Astronauts have often reported that the number one question they receive from schoolchildren is how they go to the bathroom in space. It is a simple question that exposes a complex and ever-evolving set of challenges, many of which remain unresolved. It is unclear whether we will ever find satisfactory solutions to these problems, but the continued effort to address the legal, ethical, and practical obstacles to waste management in space will also produce benefits here on Earth.

“I’m very excited to work on space issues, because we have the opportunity to do better,” says de Zwart. “We should move forward in a way that is sustainable and responsible. We should think about how to minimize waste. Of course, if you can crack that nut for space, then it will have huge benefits on Earth, so we can help our game here on waste management and disposal.”

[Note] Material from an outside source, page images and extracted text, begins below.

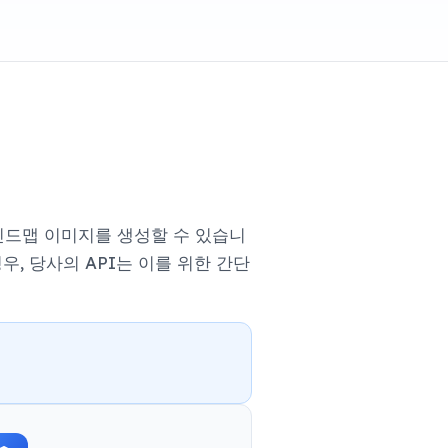
마인드맵 이미지를 생성할 수 있습니
, 당사의 API는 이를 위한 간단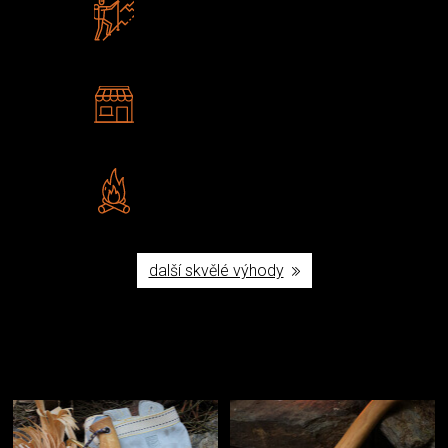
Zboží sami testujeme
U nás nekoupíte „zajíce v pytli“
2 kamenné prodejny
Navštivte nás v Praze a
Šumperku
Vlastní značka JuBö
Poctivá ruční výroba v ČR
další skvělé výhody
Užijte si to v přírodě
Vybavení, na které spoléháte nejčastěji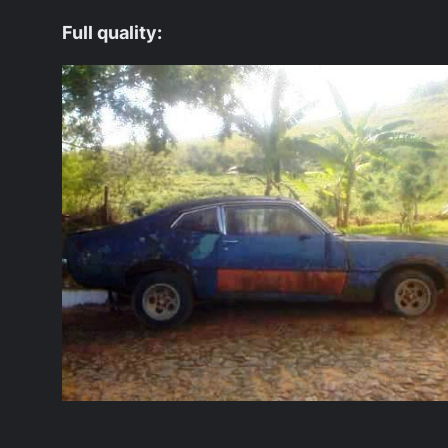
Full quality: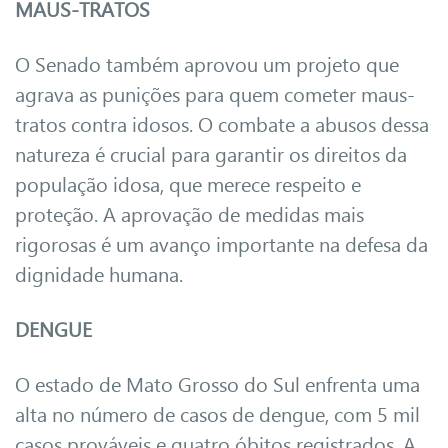
MAUS-TRATOS
O Senado também aprovou um projeto que
agrava as punições para quem cometer maus-
tratos contra idosos. O combate a abusos dessa
natureza é crucial para garantir os direitos da
população idosa, que merece respeito e
proteção. A aprovação de medidas mais
rigorosas é um avanço importante na defesa da
dignidade humana.
DENGUE
O estado de Mato Grosso do Sul enfrenta uma
alta no número de casos de dengue, com 5 mil
casos prováveis e quatro óbitos registrados. A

For example, billions of people on Earth I do not have access to safe sanitation services, a situation that has driven campaigns to build more innovative toilets and sewage systems. Meanwhile, the growing number of livestock around the world and the billions of tons of feces they produce each year, waste management programs are being tested. Wastewater often pollutes the environment and exposes humans to health risks, including respiratory diseases or waste-related pathogens. Wastewater systems currently contributing greenhouse gas emissions, while the effects of climate change, including extreme weather events such as floods or hurricanes, put further pressure on waste infrastructure.

“Perhaps humanity can avoid the worst effects of global climate change by adopting what even the military-industrial complex determined was absolutely necessary for any spacecraft, namely a bioregenerative life support system,” Munns and Nickelsen say in their book .

“By writing a book about what people have done with their shit in space, we have also written a book that talks about the problem of what people have to do with their shit on Earth,” they conclude.